As for Pemberton's own estimate of his pupil, it was a good while
before he got the point of view, so little had he been prepared for
it by the smug young barbarians to whom the tradition of tutorship,
as hitherto revealed to him, had been adjusted. Morgan was scrappy
and surprising, deficient in many properties supposed common to the
genus and abounding in others that were the portion only of the
supernaturally clever. One day his friend made a great stride: it
cleared up the question to perceive that Morgan WAS supernaturally
clever and that, though the formula was temporarily meagre, this
would be the only assumption on which one could successfully deal
with him. He had the general quality of a child for whom life had
not been simplified by school, a kind of homebred sensibility which
might have been as bad for himself but was charming for others, and
a whole range of refinement and perception - little musical
vibrations as taking as picked-up airs - begotten by wandering
about Europe at the tail of his migratory tribe.
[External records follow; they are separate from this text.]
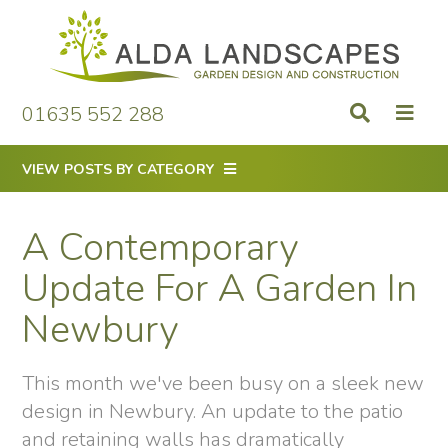
Skip
to
content
01635 552 288
VIEW POSTS BY CATEGORY
A Contemporary
Update For A Garden In
Newbury
This month we've been busy on a sleek new
design in Newbury. An update to the patio
and retaining walls has dramatically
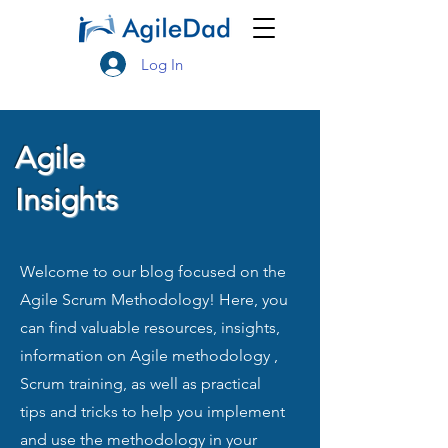
Log In
Agile
Insights
Welcome to our blog focused on the
Agile Scrum Methodology! Here, you
can find valuable resources, insights,
information on Agile methodology ,
Scrum training, as well as practical
tips and tricks to help you implement
and use the methodology in your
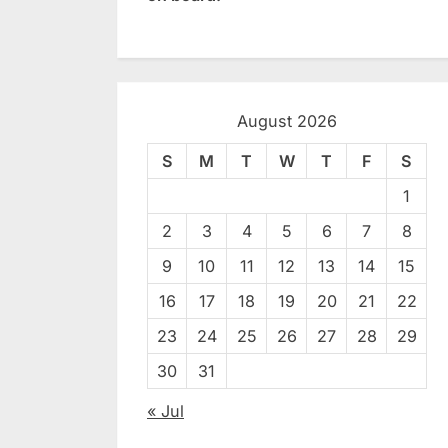
August 2026
S
M
T
W
T
F
S
1
2
3
4
5
6
7
8
9
10
11
12
13
14
15
16
17
18
19
20
21
22
23
24
25
26
27
28
29
30
31
« Jul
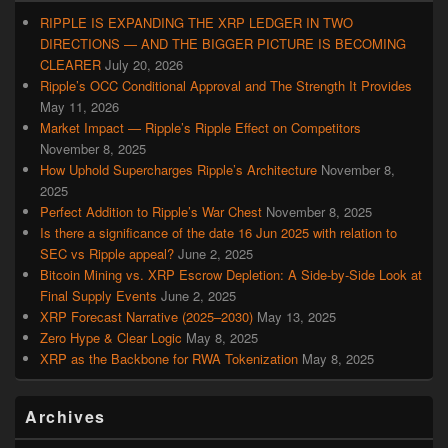
RIPPLE IS EXPANDING THE XRP LEDGER IN TWO
DIRECTIONS — AND THE BIGGER PICTURE IS BECOMING
CLEARER
July 20, 2026
Ripple’s OCC Conditional Approval and The Strength It Provides
May 11, 2026
Market Impact — Ripple’s Ripple Effect on Competitors
November 8, 2025
How Uphold Supercharges Ripple’s Architecture
November 8,
2025
Perfect Addition to Ripple’s War Chest
November 8, 2025
Is there a significance of the date 16 Jun 2025 with relation to
SEC vs Ripple appeal?
June 2, 2025
Bitcoin Mining vs. XRP Escrow Depletion: A Side-by-Side Look at
Final Supply Events
June 2, 2025
XRP Forecast Narrative (2025–2030)
May 13, 2025
Zero Hype & Clear Logic
May 8, 2025
XRP as the Backbone for RWA Tokenization
May 8, 2025
Archives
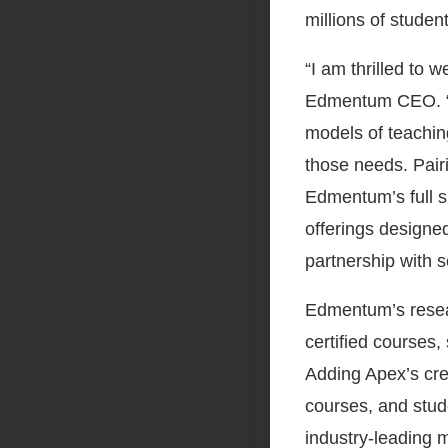
millions of studen
“I am thrilled to
Edmentum CEO. “As
models of teachin
those needs. Pair
Edmentum’s full su
offerings designed
partnership with s
Edmentum’s resear
certified courses
Adding Apex’s cre
courses, and stud
industry-leading m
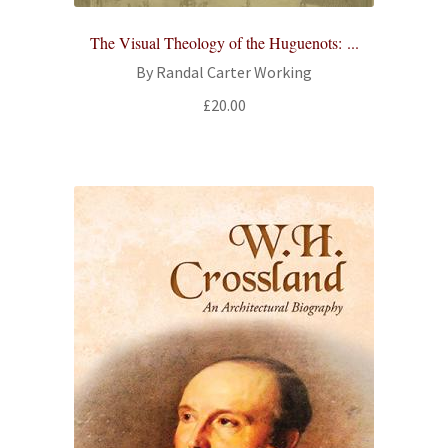
All Books
The Visual Theology of the Huguenots: ...
By Randal Carter Working
Advanced Search
£
20.00
Print Catalogues
Series
Basket
Checkout
Checkout-Result
My account
Your download is not ready yet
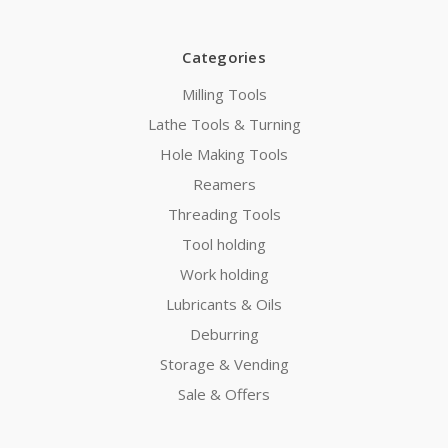
Categories
Milling Tools
Lathe Tools & Turning
Hole Making Tools
Reamers
Threading Tools
Tool holding
Work holding
Lubricants & Oils
Deburring
Storage & Vending
Sale & Offers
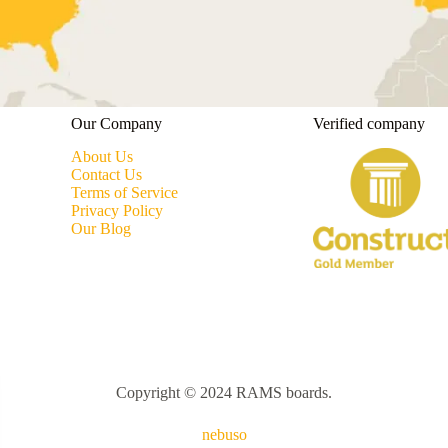
Our Company
Verified company
About Us
Contact Us
Terms of Service
Privacy Policy
Our Blog
Copyright © 2024 RAMS boards.
nebuso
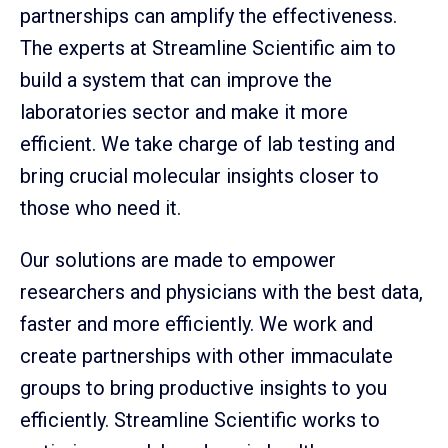
partnerships can amplify the effectiveness.
The experts at Streamline Scientific aim to
build a system that can improve the
laboratories sector and make it more
efficient. We take charge of lab testing and
bring crucial molecular insights closer to
those who need it.
Our solutions are made to empower
researchers and physicians with the best data,
faster and more efficiently. We work and
create partnerships with other immaculate
groups to bring productive insights to you
efficiently. Streamline Scientific works to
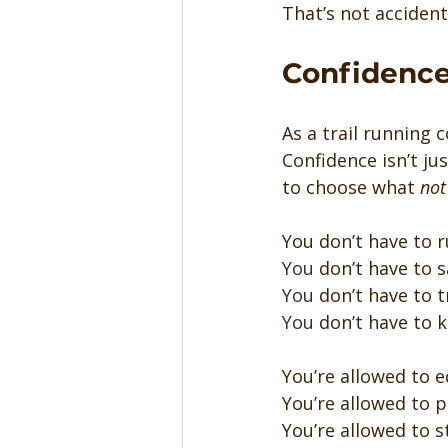
That’s not accident
Confidence
As a trail running 
Confidence isn’t ju
to choose what 
not
You don’t have to r
You
 don’t have to s
You
 don’t have to 
You
 don’t have to 
You’re allowed to e
You’re allowed to p
You’re allowed to s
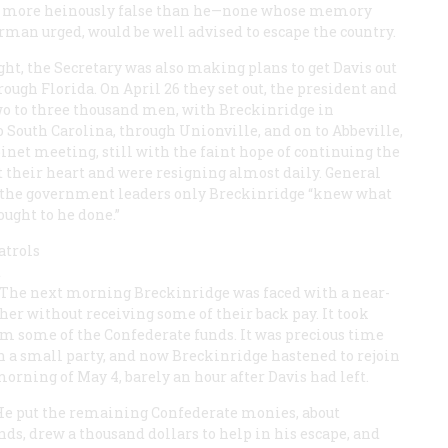
one more heinously false than he—none whose memory
rman urged, would be well advised to escape the country.
ght, the Secretary was also making plans to get Davis out
rough Florida. On April 26 they set out, the president and
two to three thousand men, with Breckinridge in
South Carolina, through Unionville, and on to Abbeville,
binet meeting, still with the faint hope of continuing the
st their heart and were resigning almost daily. General
t of the government leaders only Breckinridge “knew what
ought to he done.”
atrols
t
t. The next morning Breckinridge was faced with a near-
her without receiving some of their back pay. It took
em some of the Confederate funds. It was precious time
th a small party, and now Breckinridge hastened to rejoin
orning of May 4, barely an hour after Davis had left.
 He put the remaining Confederate monies, about
ds, drew a thousand dollars to help in his escape, and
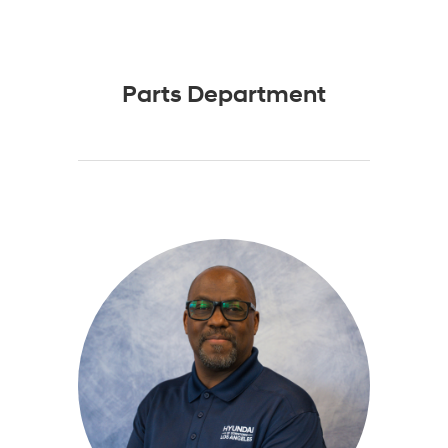
Parts Department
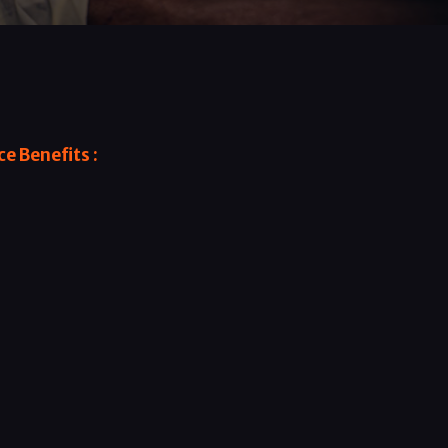
e Benefits :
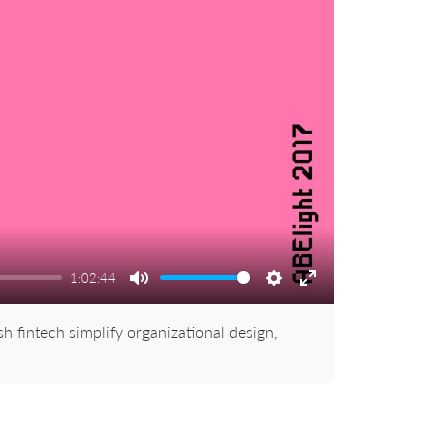
1:02:44
Mute
Settings
Enter
fullscreen
 fintech simplify organizational design,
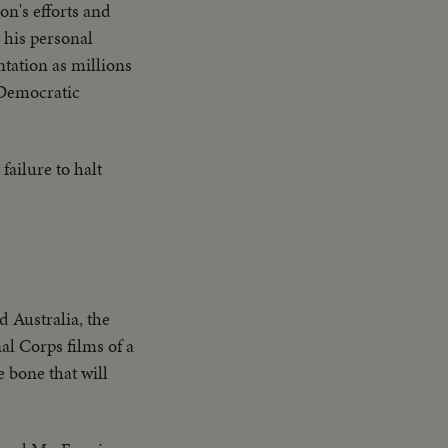
on's efforts and
 his personal
tation as millions
 Democratic
failure to halt
d Australia, the
al Corps films of a
 bone that will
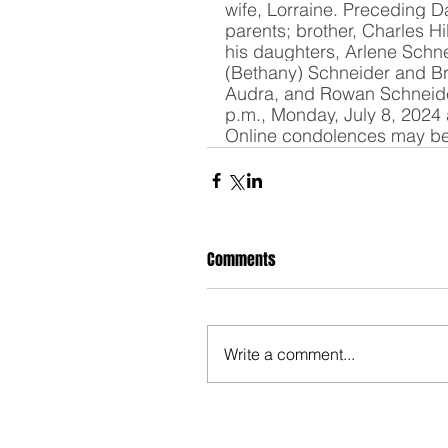
wife, Lorraine. Preceding Da
parents; brother, Charles Hi
his daughters, Arlene Schne
(Bethany) Schneider and Br
Audra, and Rowan Schneider.
p.m., Monday, July 8, 2024 
Online condolences may be
Comments
Write a comment...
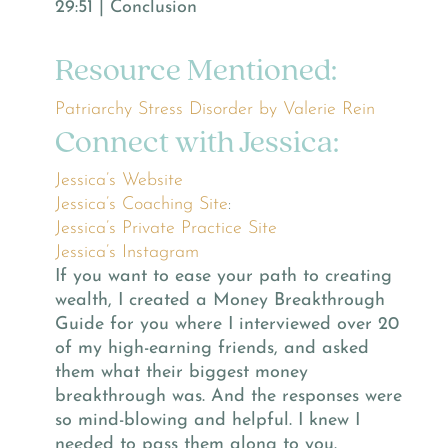
29:51 | Conclusion
Resource Mentioned:
Patriarchy Stress Disorder by Valerie Rein
Connect with Jessica:
Jessica’s Website
Jessica’s Coaching Site
:
Jessica’s Private Practice Site
Jessica’s Instagram
If you want to ease your path to creating
wealth, I created a Money Breakthrough
Guide for you where I interviewed over 20
of my high-earning friends, and asked
them what their biggest money
breakthrough was. And the responses were
so mind-blowing and helpful. I knew I
needed to pass them along to you.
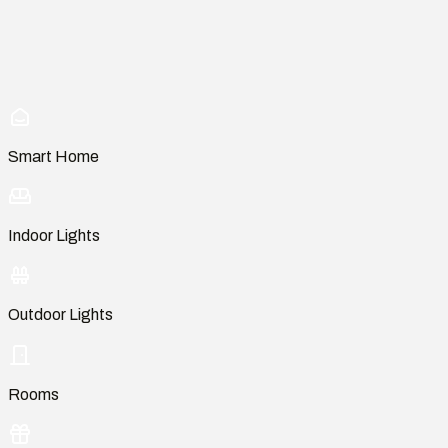
Smart Home
Indoor Lights
Outdoor Lights
Rooms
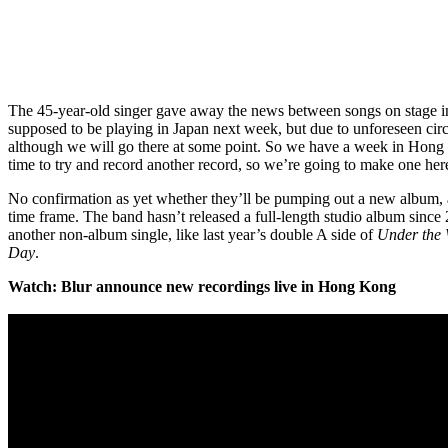
The 45-year-old singer gave away the news between songs on stage i
supposed to be playing in Japan next week, but due to unforeseen cir
although we will go there at some point. So we have a week in Hong
time to try and record another record, so we’re going to make one h
No confirmation as yet whether they’ll be pumping out a new album, a
time frame. The band hasn’t released a full-length studio album since
another non-album single, like last year’s double A side of
Under the
Day
.
Watch: Blur announce new recordings live in Hong Kong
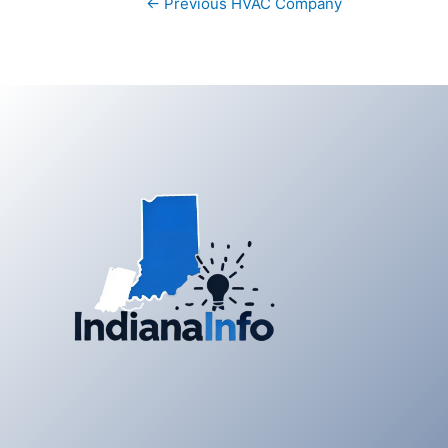
←
Previous HVAC Company
navigation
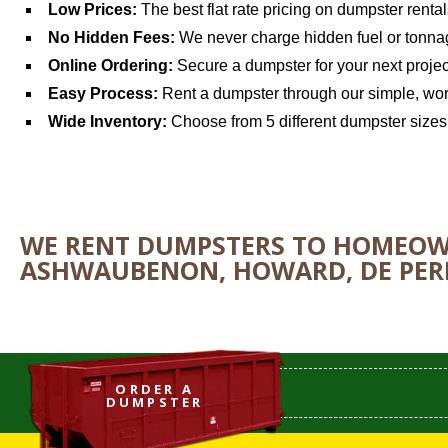
Low Prices:
The best flat rate pricing on dumpster renta
No Hidden Fees:
We never charge hidden fuel or tonna
Online Ordering:
Secure a dumpster for your next projec
Easy Process:
Rent a dumpster through our simple, wor
Wide Inventory:
Choose from 5 different dumpster sizes f
WE RENT DUMPSTERS TO HOMEOWN
ASHWAUBENON, HOWARD, DE PERE
ORDER A
DUMPSTER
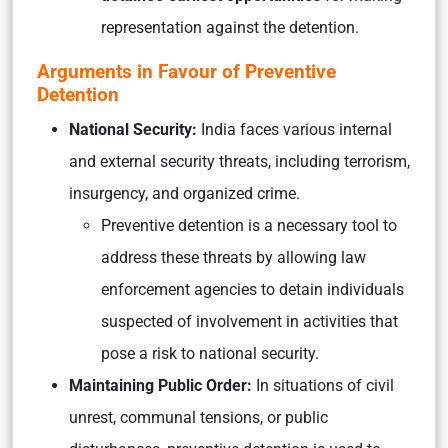
representation against the detention.
Arguments in Favour of Preventive
Detention
National Security:
India faces various internal
and external security threats, including terrorism,
insurgency, and organized crime.
Preventive detention is a necessary tool to
address these threats by allowing law
enforcement agencies to detain individuals
suspected of involvement in activities that
pose a risk to national security.
Maintaining Public Order:
In situations of civil
unrest, communal tensions, or public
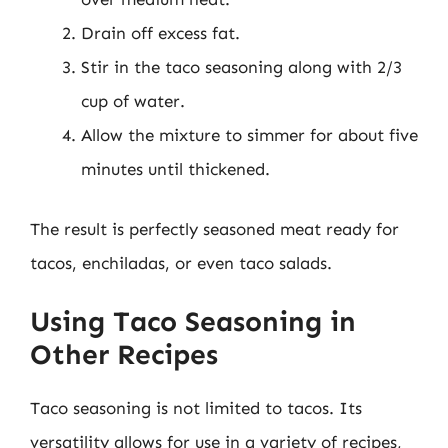
Drain off excess fat.
Stir in the taco seasoning along with 2/3
cup of water.
Allow the mixture to simmer for about five
minutes until thickened.
The result is perfectly seasoned meat ready for
tacos, enchiladas, or even taco salads.
Using Taco Seasoning in
Other Recipes
Taco seasoning is not limited to tacos. Its
versatility allows for use in a variety of recipes,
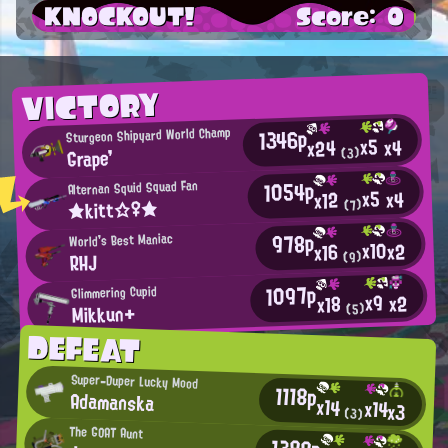
KNOCKOUT!
Score: 0
VICTORY
1346p
Sturgeon Shipyard World Champ
x5
x4
x24
Grape'
(3)
1054p
Alternan Squid Squad Fan
x5
x4
x12
★kitt☆♀★
(7)
978p
World's Best Maniac
x10
x2
x16
RHJ
(9)
1097p
Glimmering Cupid
x9
x2
x18
Mikkun+
(5)
DEFEAT
Super-Duper Lucky Mood
1118p
Adamanska
x14
x14
x3
(3)
The GOAT Aunt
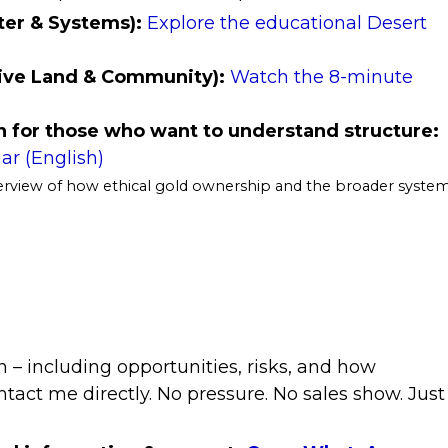
ter & Systems):
Explore the educational Desert
tive Land & Community):
Watch the 8-minute
 for those who want to understand structure:
ar (English)
verview of how ethical gold ownership and the broader syste
n – including opportunities, risks, and how
ntact me directly. No pressure. No sales show. Just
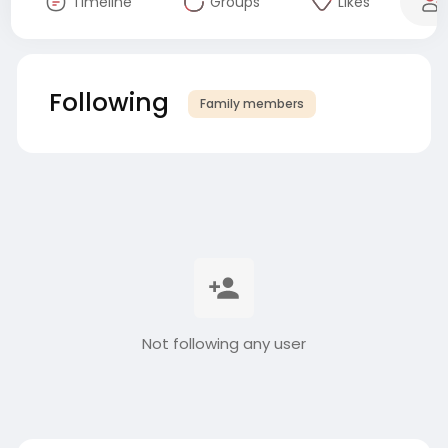
Timeline
Groups
Likes
Following
Family members
Not following any user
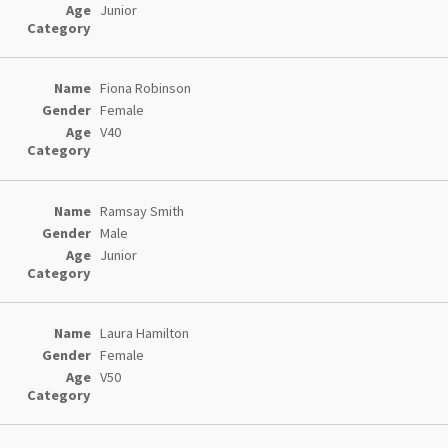
Junior
Fiona Robinson
Female
V40
Ramsay Smith
Male
Junior
Laura Hamilton
Female
V50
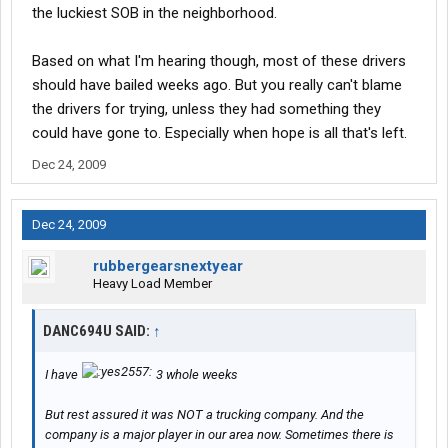
the luckiest SOB in the neighborhood.
Based on what I'm hearing though, most of these drivers
should have bailed weeks ago. But you really can't blame
the drivers for trying, unless they had something they
could have gone to. Especially when hope is all that's left.
Dec 24, 2009
Dec 24, 2009
rubbergearsnextyear
Heavy Load Member
DANC694U SAID:
↑
I have
3 whole weeks
But rest assured it was NOT a trucking company. And the
company is a major player in our area now. Sometimes there is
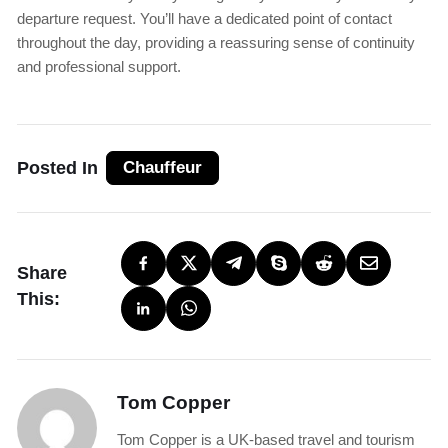
departure request. You’ll have a dedicated point of contact
throughout the day, providing a reassuring sense of continuity
and professional support.
Posted In
Chauffeur
Share
This:
Tom Copper
Tom Copper is a UK-based travel and tourism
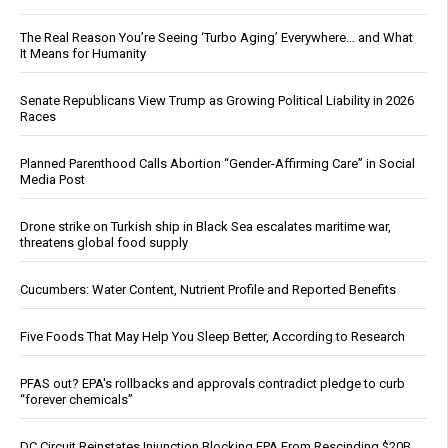
The Real Reason You’re Seeing ‘Turbo Aging’ Everywhere… and What
It Means for Humanity
Senate Republicans View Trump as Growing Political Liability in 2026
Races
Planned Parenthood Calls Abortion “Gender-Affirming Care” in Social
Media Post
Drone strike on Turkish ship in Black Sea escalates maritime war,
threatens global food supply
Cucumbers: Water Content, Nutrient Profile and Reported Benefits
Five Foods That May Help You Sleep Better, According to Research
PFAS out? EPA's rollbacks and approvals contradict pledge to curb
“forever chemicals”
DC Circuit Reinstates Injunction Blocking EPA From Rescinding $20B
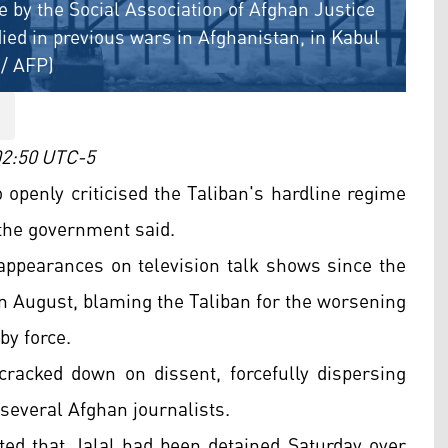
ce by the Social Association of Afghan Justice
ed in previous wars in Afghanistan, in Kabul
/ AFP)
 02:50 UTC-5
openly criticised the Taliban's hardline regime
the government said.
appearances on television talk shows since the
 August, blaming the Taliban for the worsening
by force.
cracked down on dissent, forcefully dispersing
 several Afghan journalists.
ed that Jalal had been detained Saturday over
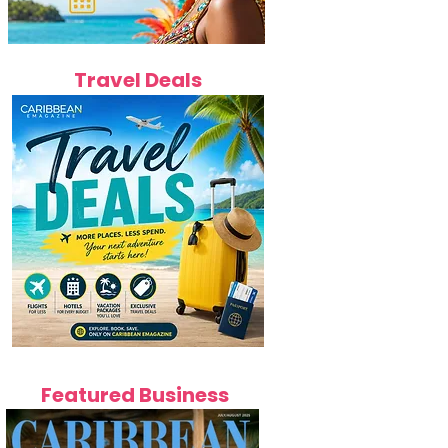
Travel Deals
Featured Business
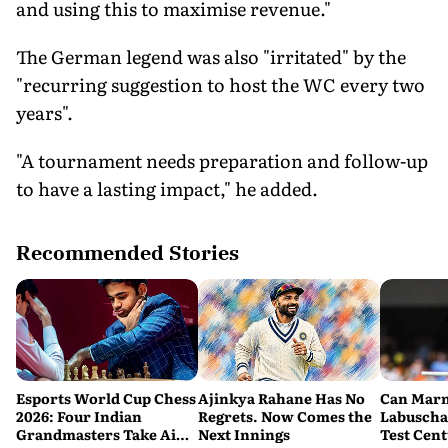
and using this to maximise revenue."
The German legend was also "irritated" by the
"recurring suggestion to host the WC every two
years".
"A tournament needs preparation and follow-up
to have a lasting impact," he added.
Recommended Stories
Esports World Cup Chess
Ajinkya Rahane Has No
Can Mar
2026: Four Indian
Regrets. Now Comes the
Labuscha
Grandmasters Take Aim
Next Innings
Test Cen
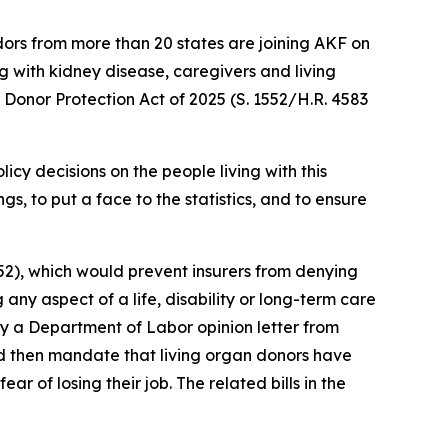
s from more than 20 states are joining AKF on
g with kidney disease, caregivers and living
Donor Protection Act of 2025 (S. 1552/H.R. 4583
cy decisions on the people living with this
s, to put a face to the statistics, and to ensure
52), which would prevent insurers from denying
ny aspect of a life, disability or long-term care
fy a Department of Labor opinion letter from
d then mandate that living organ donors have
 of losing their job. The related bills in the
This might not
have been an education to recommend in advance, but its results
with so special a subject were as appreciable as the marks on a
piece of fine porcelain. There was at the same time in him a small
strain of stoicism, doubtless the fruit of having had to begin
early to bear pain, which counted for pluck and made it of less
consequence that he might have been thought at school rather a
polyglot little beast. Pemberton indeed quickly found himself
rejoicing that school was out of the question: in any million of
boys it was probably good for all but one, and Morgan was that
millionth. It would have made him comparative and superior - it
might have made him really require kicking. Pemberton would try to
be school himself - a bigger seminary than five hundred grazing
donkeys, so that, winning no prizes, the boy would remain
unconscious and irresponsible and amusing - amusing, because,
though life was already intense in his childish nature, freshness
still made there a strong draught for jokes. It turned out that
even in the still air of Morgan's various disabilities jokes
flourished greatly. He was a pale lean acute undeveloped little
cosmopolite, who liked intellectual gymnastics and who also, as
regards the behaviour of mankind, had noticed more things than you
might suppose, but who nevertheless had his proper playroom of
superstitions, where he smashed a dozen toys a day.